- [Document section]
┌──
# My Nissan xtrail overheating



## Godwinlawi (Feb 21, 2020)

I have my nissan xtrail year 2002 when driving at a short distance sends the temp up, when opening the bonnet i realise that the resevaior tank was full of hot water and upper horse from the radiotor was full tighten by gas and the was full overeheating. Before that thermostat was already removed and the head gasket was installed the new one.what could be the problem cz i get dissapointed with the mashine.Every thing was checked but the problem was not solved.
I tabled the issue for help


----------



## rogoman (Dec 16, 2004)

The problem could be one or more of the following:
1 - Plugged up radiator.
2 - Bad water pump.
3 - Blown head gasket.

Since you just recently replaced the head gasket, I would suspect a possible head gasket problem. Here's an easy quick test for head gasket failure. Remove the radiator cap, then make sure the coolant is up at the filler neck. Now start the engine and look for the presence of a lot of air bubbles at the filler neck. If you see air bubbles continuously showing, then there's a breach at the head gasket. You can follow this up with a compression test on all cylinders for verification. 

If it turns out to be a blown head gasket, can you describe the steps you took in installing the head gasket itself only; not the steps leading up to the installation.


----------
└──
- [Exercise data]
┌──
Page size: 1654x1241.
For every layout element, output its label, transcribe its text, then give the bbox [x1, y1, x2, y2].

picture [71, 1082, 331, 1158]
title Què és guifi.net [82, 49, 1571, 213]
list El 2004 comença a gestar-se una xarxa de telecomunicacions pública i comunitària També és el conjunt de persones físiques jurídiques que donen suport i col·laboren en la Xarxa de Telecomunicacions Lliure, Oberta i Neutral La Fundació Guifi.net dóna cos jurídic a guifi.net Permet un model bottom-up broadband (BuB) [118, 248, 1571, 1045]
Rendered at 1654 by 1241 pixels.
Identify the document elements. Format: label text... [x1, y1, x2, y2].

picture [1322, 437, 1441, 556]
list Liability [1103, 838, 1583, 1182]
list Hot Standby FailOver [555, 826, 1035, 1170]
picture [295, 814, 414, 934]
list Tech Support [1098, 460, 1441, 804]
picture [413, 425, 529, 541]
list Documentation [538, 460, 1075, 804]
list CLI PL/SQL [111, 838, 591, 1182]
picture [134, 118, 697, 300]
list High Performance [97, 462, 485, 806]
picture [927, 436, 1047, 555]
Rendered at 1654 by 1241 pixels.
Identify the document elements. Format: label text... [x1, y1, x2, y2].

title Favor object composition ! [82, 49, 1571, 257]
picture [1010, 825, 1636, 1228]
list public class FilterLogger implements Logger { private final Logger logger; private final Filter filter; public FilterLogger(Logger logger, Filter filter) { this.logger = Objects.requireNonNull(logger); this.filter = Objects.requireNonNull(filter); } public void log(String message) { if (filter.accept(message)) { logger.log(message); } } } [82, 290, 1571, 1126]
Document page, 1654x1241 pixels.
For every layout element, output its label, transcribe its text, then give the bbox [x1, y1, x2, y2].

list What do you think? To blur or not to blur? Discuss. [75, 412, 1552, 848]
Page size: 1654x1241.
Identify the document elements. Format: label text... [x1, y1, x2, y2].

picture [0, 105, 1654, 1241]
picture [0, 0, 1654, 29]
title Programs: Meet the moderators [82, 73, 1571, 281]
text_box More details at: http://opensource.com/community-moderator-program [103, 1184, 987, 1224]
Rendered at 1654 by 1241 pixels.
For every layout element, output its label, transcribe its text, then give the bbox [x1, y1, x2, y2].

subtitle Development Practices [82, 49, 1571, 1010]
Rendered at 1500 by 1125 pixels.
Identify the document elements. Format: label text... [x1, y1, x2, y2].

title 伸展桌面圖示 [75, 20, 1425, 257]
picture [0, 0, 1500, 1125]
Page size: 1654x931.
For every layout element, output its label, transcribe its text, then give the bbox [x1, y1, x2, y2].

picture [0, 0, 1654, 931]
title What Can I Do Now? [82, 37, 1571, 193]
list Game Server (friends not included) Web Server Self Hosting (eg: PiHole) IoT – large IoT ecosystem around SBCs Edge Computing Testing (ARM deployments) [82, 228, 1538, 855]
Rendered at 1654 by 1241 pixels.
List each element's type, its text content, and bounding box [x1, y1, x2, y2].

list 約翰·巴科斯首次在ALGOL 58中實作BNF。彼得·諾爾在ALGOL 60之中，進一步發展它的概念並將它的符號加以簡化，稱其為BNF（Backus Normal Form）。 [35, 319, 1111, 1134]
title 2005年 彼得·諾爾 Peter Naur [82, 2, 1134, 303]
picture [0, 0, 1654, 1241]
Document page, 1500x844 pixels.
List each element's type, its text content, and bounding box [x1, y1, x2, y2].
└──
- [Exercise set]
A: Write out the overheating thread from "## Godwinlawi (Feb" up to and including "Plugged up radiator.", swapping "radiator" for "cooler".
B: From the entries, reproduce the lines from the line with "Document page, 1654x1241 pixels." up to and including the line with "list What do".
The overheating thread and the entries are separate, unrelated material.

- [Answer list]
A:
## Godwinlawi (Feb 21, 2020)

I have my nissan xtrail year 2002 when driving at a short distance sends the temp up, when opening the bonnet i realise that the resevaior tank was full of hot water and upper horse from the radiotor was full tighten by gas and the was full overeheating. Before that thermostat was already removed and the head gasket was installed the new one.what could be the problem cz i get dissapointed with the mashine.Every thing was checked but the problem was not solved.
I tabled the issue for help


----------



## rogoman (Dec 16, 2004)

The problem could be one or more of the following:
1 - Plugged up cooler.

B:
Document page, 1654x1241 pixels.
For every layout element, output its label, transcribe its text, then give the bbox [x1, y1, x2, y2].

list What do you think? To blur or not to blur? Discuss. [75, 412, 1552, 848]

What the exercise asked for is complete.